En el puesto libio, un joven flacuchento me esperaba con una sonrisa de oreja a oreja. “¡Bienvenido a Libia!”, dijo, y en ese momento todo cambió. Como un campo magnético quizá, los sentimientos de un país ejercen una fuerza sobre los que entran en él. La guerra libia, recordé, estaba casi acabada. Y cuando una guerra acaba sólo queda –poéticamente solitaria– la euforia del vencedor. Y esa euforia estaba entrando en mí. Lo podía sentir. Arrojé el casquillo al suelo y le devolví la sonrisa al flaco. El miedo había desaparecido. Contagiado de alegría entré a Libia, dispuesto a presenciar cómo se escribe la historia de un país.
Libia está en un estado de semianarquía, y el “orden” es mantenido por jóvenes, como el flaco de la frontera, que acaban de salir de un curso forzado y acelerado de guerra. Como una espada de doble filo, la situación es a la vez esperanzadora y peligrosa, lo que explica la unánime alegría en la frontera. Unos se alegran de entrar, y otros de salir. Asel apareció a la media hora, acompañado de otro rebelde llamado Mohammed. Ambos lucían el atuendo que me acostumbraría a ver en los próximos días: lentes de sol, pantalones de camuflaje, botas y Kalashnikov (AK-47 en ruso) al hombro. Después de saludarnos efusivamente, nos pusimos en marcha. Trípoli estaba aún a cuatro horas de distancia.

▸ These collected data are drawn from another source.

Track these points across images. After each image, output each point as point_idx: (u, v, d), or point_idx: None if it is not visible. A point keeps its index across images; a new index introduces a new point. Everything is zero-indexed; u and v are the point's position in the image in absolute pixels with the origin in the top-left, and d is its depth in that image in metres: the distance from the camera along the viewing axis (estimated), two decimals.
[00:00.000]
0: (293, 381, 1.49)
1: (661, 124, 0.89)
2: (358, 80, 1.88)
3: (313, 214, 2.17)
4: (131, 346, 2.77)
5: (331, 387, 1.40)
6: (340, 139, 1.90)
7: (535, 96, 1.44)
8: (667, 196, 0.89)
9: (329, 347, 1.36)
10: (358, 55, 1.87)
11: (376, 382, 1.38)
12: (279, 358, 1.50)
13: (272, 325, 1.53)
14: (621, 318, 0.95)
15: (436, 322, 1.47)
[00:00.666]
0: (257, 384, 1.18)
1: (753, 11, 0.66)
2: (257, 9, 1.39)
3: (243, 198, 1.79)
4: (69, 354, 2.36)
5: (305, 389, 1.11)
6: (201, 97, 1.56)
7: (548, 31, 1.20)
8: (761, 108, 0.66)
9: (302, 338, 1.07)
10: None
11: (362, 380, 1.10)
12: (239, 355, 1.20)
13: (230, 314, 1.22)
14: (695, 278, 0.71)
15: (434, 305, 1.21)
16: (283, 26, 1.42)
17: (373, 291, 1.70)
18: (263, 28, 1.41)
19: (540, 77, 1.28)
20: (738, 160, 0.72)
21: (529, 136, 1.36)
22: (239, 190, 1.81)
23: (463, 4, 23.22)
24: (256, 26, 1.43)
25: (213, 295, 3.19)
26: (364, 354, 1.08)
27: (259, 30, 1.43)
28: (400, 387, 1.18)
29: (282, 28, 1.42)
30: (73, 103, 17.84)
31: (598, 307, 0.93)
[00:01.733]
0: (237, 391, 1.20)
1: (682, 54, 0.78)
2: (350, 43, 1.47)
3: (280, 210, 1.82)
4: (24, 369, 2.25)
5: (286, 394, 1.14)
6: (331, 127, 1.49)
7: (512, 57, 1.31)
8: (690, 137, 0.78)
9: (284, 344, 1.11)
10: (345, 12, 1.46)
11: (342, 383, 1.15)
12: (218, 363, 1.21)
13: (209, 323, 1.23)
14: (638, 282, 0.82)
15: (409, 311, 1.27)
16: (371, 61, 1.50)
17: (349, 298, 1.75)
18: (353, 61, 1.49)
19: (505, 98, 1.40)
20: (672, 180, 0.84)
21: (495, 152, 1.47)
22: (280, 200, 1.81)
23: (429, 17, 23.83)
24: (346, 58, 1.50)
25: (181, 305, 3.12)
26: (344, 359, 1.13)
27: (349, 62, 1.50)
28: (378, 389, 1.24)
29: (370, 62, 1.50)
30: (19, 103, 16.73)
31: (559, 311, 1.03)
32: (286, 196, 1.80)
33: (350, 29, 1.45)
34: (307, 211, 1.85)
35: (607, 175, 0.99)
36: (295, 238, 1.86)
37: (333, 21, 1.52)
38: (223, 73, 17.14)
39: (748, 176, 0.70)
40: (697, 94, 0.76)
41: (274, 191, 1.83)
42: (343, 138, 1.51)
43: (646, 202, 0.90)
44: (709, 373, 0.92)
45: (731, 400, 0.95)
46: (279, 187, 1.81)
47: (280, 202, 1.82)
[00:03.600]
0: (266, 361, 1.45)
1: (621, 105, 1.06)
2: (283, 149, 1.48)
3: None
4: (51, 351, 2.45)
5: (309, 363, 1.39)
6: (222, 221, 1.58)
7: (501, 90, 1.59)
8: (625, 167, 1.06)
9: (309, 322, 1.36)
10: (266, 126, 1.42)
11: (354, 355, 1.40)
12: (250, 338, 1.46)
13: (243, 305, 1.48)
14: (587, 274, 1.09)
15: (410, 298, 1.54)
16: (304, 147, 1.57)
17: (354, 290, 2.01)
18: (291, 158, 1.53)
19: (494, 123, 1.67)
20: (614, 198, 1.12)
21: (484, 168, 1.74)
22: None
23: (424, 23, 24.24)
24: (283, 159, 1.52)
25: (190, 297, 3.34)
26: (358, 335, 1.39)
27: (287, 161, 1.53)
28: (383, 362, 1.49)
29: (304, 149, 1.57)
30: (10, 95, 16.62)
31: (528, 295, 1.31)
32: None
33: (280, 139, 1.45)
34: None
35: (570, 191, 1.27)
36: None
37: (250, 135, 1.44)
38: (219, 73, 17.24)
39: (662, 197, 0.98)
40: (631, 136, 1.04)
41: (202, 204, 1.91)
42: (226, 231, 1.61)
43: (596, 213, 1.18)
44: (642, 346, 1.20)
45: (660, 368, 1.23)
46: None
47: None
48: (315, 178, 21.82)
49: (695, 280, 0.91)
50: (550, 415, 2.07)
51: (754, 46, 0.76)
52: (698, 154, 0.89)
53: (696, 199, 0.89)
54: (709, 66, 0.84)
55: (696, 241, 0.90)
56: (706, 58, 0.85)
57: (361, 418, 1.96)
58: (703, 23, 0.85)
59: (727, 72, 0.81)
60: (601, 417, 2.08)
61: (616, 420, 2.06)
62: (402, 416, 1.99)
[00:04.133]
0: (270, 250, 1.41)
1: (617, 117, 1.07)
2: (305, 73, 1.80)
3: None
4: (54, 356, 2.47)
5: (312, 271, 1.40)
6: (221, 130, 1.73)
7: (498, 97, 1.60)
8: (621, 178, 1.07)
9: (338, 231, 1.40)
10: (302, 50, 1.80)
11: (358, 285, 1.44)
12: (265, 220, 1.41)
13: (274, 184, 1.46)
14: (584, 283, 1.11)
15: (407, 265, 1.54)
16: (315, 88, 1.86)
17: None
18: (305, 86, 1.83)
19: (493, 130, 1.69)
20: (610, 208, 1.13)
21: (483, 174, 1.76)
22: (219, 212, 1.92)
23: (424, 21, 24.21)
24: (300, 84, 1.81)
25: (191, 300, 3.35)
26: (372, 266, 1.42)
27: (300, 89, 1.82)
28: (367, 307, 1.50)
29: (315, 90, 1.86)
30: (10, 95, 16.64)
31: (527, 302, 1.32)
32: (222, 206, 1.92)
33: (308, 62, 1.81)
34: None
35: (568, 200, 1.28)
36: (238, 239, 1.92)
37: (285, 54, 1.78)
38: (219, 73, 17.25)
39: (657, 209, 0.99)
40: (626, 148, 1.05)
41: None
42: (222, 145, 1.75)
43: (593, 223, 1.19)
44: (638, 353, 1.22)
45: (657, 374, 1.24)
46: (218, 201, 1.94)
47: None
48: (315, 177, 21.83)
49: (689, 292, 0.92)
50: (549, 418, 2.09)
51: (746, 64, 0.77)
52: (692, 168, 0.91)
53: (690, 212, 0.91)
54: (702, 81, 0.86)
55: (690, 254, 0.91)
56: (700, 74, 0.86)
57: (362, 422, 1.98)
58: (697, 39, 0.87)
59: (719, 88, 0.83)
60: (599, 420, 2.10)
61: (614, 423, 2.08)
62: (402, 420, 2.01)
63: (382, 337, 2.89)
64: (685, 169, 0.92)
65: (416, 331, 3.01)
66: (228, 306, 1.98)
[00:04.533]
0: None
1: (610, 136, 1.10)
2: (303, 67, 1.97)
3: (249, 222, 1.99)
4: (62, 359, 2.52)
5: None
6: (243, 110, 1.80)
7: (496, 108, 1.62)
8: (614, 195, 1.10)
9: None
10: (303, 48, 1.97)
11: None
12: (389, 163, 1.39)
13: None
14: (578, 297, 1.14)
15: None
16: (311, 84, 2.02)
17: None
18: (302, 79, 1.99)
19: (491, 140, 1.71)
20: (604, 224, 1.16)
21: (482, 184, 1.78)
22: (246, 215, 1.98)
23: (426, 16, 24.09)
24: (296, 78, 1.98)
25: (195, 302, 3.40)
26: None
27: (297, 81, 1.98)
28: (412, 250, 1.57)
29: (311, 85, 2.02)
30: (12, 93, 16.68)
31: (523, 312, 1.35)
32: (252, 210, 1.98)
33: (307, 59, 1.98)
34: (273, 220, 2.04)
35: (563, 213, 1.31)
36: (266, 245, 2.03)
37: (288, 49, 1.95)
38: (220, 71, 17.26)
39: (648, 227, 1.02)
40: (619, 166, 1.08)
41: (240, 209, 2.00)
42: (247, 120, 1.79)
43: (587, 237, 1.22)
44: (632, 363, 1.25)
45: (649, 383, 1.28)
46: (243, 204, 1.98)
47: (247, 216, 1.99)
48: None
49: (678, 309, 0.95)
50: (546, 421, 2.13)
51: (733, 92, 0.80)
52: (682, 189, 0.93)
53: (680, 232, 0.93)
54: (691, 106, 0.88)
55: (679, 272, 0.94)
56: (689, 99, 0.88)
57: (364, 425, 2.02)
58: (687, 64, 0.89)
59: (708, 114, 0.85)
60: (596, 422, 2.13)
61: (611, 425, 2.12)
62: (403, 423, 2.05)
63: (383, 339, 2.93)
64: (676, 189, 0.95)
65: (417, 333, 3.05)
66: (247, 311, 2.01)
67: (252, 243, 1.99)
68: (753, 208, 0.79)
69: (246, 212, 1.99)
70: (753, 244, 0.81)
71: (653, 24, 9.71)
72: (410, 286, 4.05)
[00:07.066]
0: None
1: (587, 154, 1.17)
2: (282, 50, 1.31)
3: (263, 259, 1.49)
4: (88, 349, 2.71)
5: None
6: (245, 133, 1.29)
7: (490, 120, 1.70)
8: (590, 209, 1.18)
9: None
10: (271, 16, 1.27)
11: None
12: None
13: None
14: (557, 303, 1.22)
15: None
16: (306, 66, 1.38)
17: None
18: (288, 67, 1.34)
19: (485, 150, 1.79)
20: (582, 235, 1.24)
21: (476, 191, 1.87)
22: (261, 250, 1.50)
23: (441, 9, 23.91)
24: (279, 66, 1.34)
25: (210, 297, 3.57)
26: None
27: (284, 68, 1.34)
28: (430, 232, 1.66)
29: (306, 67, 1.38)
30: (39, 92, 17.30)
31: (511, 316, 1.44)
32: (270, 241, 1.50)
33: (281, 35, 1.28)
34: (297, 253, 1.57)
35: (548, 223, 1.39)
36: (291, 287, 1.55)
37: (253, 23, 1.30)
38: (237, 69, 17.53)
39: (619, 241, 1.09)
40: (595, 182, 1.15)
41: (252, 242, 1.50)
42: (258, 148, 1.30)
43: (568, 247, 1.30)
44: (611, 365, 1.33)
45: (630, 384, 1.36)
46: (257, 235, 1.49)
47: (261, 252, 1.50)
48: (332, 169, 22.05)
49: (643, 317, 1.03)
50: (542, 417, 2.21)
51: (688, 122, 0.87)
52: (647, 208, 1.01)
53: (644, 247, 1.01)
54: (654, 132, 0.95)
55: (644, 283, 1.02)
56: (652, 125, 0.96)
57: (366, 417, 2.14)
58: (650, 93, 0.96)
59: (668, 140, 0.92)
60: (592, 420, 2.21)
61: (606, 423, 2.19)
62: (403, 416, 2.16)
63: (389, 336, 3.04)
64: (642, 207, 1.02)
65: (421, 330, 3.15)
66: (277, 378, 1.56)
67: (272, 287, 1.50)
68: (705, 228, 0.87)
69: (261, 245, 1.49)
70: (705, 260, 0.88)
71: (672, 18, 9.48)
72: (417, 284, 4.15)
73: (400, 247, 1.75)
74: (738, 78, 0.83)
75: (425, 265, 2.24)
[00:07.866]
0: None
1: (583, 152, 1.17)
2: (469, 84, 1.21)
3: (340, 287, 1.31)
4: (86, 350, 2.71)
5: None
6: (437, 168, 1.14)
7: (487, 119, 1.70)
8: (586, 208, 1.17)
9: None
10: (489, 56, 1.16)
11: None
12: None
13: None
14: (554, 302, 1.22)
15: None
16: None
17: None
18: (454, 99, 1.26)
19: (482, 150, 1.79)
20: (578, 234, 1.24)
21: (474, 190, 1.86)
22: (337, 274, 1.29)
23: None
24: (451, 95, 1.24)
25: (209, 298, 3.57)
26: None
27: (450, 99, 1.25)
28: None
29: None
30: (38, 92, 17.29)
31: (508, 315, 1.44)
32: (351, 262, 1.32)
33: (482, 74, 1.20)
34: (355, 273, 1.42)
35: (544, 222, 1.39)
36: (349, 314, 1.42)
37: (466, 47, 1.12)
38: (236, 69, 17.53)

En el camino, Asel y Mohammed, oriundos de la capital y amigos desde pequeños, me contaron cómo pasaron de ser simples estudiantes universitarios a guerreros improvisados. Hace unos meses, Asel decidió unirse a los rebeldes en las montañas de Nafusa, en la zona fronteriza entre Túnez y Libia. Como medida de precaución llevó a su familia a Túnez, y la dejó en casa de unos amigos. Al volver, tuvo la suerte de participar en la campaña más exitosa de toda la guerra. Fue desde estas montañas que los rebeldes avanzaron, luchando pueblo por pueblo, hasta Trípoli. Y él fue uno de ellos.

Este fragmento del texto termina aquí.